***** TEXTE À ANALYSER *****
L’installation des conseils communaux à travers le pays s’annonce comme une étape décisive pour la décentralisation, mais aussi comme un moment de fortes crispations politiques. Alors que les nouveaux élus issus du scrutin du 31 mai 2026 doivent prendre officiellement leurs fonctions, les tractations autour des postes clés, des majorités locales et des candidatures imposées suscitent déjà méfiance et tensions dans plusieurs communes.

Au-delà de la cérémonie administrative, cette installation va surtout révéler le rapport de force réel entre les élus. Dans de nombreuses localités, les négociations se multiplient pour le contrôle des mairies, des bureaux communaux et des commissions stratégiques. Des alliances de circonstance se nouent entre listes rivales, tandis que certains élus indépendants deviennent de véritables faiseurs de roi. Derrière les sourires de façade, les calculs politiques s’intensifient autour de la répartition des responsabilités et de l’accès aux ressources locales.

Mais le principal sujet de tension reste celui des candidatures imposées. Dans plusieurs circonscriptions, des voix s’élèvent contre des choix jugés dictés d’en haut, loin des réalités du terrain. Ces pratiques alimentent le sentiment d’une confiscation de la volonté populaire et fragilisent la confiance des citoyens envers les institutions locales.

Pour nombre d’observateurs, l’imposition de candidatures risque d’exacerber les frustrations, de diviser les camps et d’installer durablement un climat de suspicion au sein des conseils municipaux.
***** ENREGISTREMENTS DE DONNÉES *****
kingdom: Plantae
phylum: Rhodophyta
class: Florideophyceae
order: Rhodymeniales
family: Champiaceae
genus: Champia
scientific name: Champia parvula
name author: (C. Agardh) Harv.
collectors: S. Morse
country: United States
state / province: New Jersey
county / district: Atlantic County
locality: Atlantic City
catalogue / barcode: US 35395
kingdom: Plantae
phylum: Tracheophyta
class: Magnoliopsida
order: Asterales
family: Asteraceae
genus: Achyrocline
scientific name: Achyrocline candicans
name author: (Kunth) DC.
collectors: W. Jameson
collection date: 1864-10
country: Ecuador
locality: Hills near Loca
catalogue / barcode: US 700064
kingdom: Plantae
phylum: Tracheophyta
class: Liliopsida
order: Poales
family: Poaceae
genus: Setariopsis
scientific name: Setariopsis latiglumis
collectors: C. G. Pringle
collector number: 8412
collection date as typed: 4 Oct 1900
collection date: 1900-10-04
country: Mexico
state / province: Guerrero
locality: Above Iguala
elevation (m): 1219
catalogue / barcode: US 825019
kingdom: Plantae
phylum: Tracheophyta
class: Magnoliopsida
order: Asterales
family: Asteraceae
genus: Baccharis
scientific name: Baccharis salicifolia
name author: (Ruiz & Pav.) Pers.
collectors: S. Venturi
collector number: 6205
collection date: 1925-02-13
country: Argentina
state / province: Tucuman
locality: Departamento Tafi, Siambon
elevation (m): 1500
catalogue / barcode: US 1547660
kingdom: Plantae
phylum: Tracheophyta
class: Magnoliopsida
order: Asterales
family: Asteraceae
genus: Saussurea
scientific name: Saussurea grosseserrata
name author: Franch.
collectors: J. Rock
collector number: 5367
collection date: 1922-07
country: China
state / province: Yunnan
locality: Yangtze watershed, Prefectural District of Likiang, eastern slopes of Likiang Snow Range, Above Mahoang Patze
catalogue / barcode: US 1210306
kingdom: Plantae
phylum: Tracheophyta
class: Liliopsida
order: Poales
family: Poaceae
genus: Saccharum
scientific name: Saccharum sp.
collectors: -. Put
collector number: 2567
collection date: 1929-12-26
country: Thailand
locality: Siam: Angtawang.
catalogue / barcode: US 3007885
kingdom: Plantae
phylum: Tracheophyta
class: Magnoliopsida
*****
» **CONSIGNE 1**
Pour chacune des affirmations suivantes, dites par oui ou par non si elle concorde avec le texte sur l'installation des conseils communaux, et citez mot pour mot les termes du texte qui permettent de trancher. (a) Les nouveaux élus sont issus du scrutin du 31 mai 2026. (b) Le principal sujet de tension est la répartition des ressources locales. (c) Certains élus indépendants pèsent de façon décisive dans les négociations.
» **CONSIGNE 2**
Poursuivez le texte sur l'installation des conseils communaux à la suite de sa dernière phrase.
Les enregistrements ne sont pas nécessaires pour ce travail.

» **RÉPONSE 1**
(a) Oui : « les nouveaux élus issus du scrutin du 31 mai 2026 ».
(b) Non : « le principal sujet de tension reste celui des candidatures imposées ».
(c) Oui : « certains élus indépendants deviennent de véritables faiseurs de roi ».

» **RÉPONSE 2**
Les risques ne sont pas minces. D’abord, il y a celui du blocage institutionnel, si les élus peinent à s’entendre sur la désignation des exécutifs locaux. Ensuite, celui de l’instabilité politique, avec des recours, des contestations internes et des ruptures d’alliance à répétition. À cela s’ajoute le danger d’un clientélisme renforcé, où les postes seraient distribués selon les fidélités politiques plutôt que les compétences.

Enfin, la population pourrait rapidement se détourner de ces nouvelles autorités si elle estime que ses préoccupations restent secondaires face aux querelles de positionnement.

Dans ce contexte, l’installation des conseils communaux doit être suivie avec attention. Elle dira si la décentralisation devient un véritable outil de gouvernance de proximité ou si elle se transforme, une fois encore, en champ de bataille pour ambitions partisanes. Le défi est clair : faire primer l’intérêt local sur les arrangements politiques.